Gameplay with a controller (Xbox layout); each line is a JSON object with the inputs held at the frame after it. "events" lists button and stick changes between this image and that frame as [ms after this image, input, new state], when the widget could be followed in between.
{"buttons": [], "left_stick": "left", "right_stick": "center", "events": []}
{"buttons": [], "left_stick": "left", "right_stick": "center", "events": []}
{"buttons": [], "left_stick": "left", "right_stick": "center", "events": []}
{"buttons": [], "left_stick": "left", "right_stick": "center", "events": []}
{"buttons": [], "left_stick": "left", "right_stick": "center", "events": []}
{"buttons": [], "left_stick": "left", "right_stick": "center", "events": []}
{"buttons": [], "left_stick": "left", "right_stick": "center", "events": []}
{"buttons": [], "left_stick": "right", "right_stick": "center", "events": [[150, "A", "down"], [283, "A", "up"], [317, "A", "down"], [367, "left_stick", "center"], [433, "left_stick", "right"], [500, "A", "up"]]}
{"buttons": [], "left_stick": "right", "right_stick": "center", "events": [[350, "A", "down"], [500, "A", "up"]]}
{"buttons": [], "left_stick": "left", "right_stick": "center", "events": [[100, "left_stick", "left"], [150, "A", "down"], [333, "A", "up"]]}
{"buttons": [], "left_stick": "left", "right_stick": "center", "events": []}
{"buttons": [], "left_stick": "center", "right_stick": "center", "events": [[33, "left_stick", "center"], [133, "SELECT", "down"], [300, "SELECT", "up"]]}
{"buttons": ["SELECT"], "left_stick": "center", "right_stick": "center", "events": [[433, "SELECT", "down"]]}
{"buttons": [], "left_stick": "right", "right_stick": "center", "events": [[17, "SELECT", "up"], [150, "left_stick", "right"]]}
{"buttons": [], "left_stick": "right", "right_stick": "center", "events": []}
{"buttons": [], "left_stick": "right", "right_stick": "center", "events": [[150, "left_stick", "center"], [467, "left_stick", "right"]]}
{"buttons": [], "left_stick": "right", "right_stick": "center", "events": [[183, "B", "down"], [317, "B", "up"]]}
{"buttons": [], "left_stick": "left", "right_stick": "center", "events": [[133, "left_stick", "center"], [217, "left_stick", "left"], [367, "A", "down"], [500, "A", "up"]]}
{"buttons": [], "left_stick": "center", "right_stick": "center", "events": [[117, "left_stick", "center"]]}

--*--

:: Task ::
Each entry in the data should be restated exactly as it was written.

:: Exercise response ::
Gameplay with a controller (Xbox layout); each line is a JSON object with the inputs held at the frame after it. "events" lists button and stick changes between this image and that frame as [ms after this image, input, new state], when the widget could be followed in between.
{"buttons": [], "left_stick": "left", "right_stick": "center", "events": []}
{"buttons": [], "left_stick": "left", "right_stick": "center", "events": []}
{"buttons": [], "left_stick": "left", "right_stick": "center", "events": []}
{"buttons": [], "left_stick": "left", "right_stick": "center", "events": []}
{"buttons": [], "left_stick": "left", "right_stick": "center", "events": []}
{"buttons": [], "left_stick": "left", "right_stick": "center", "events": []}
{"buttons": [], "left_stick": "left", "right_stick": "center", "events": []}
{"buttons": [], "left_stick": "right", "right_stick": "center", "events": [[150, "A", "down"], [283, "A", "up"], [317, "A", "down"], [367, "left_stick", "center"], [433, "left_stick", "right"], [500, "A", "up"]]}
{"buttons": [], "left_stick": "right", "right_stick": "center", "events": [[350, "A", "down"], [500, "A", "up"]]}
{"buttons": [], "left_stick": "left", "right_stick": "center", "events": [[100, "left_stick", "left"], [150, "A", "down"], [333, "A", "up"]]}
{"buttons": [], "left_stick": "left", "right_stick": "center", "events": []}
{"buttons": [], "left_stick": "center", "right_stick": "center", "events": [[33, "left_stick", "center"], [133, "SELECT", "down"], [300, "SELECT", "up"]]}
{"buttons": ["SELECT"], "left_stick": "center", "right_stick": "center", "events": [[433, "SELECT", "down"]]}
{"buttons": [], "left_stick": "right", "right_stick": "center", "events": [[17, "SELECT", "up"], [150, "left_stick", "right"]]}
{"buttons": [], "left_stick": "right", "right_stick": "center", "events": []}
{"buttons": [], "left_stick": "right", "right_stick": "center", "events": [[150, "left_stick", "center"], [467, "left_stick", "right"]]}
{"buttons": [], "left_stick": "right", "right_stick": "center", "events": [[183, "B", "down"], [317, "B", "up"]]}
{"buttons": [], "left_stick": "left", "right_stick": "center", "events": [[133, "left_stick", "center"], [217, "left_stick", "left"], [367, "A", "down"], [500, "A", "up"]]}
{"buttons": [], "left_stick": "center", "right_stick": "center", "events": [[117, "left_stick", "center"]]}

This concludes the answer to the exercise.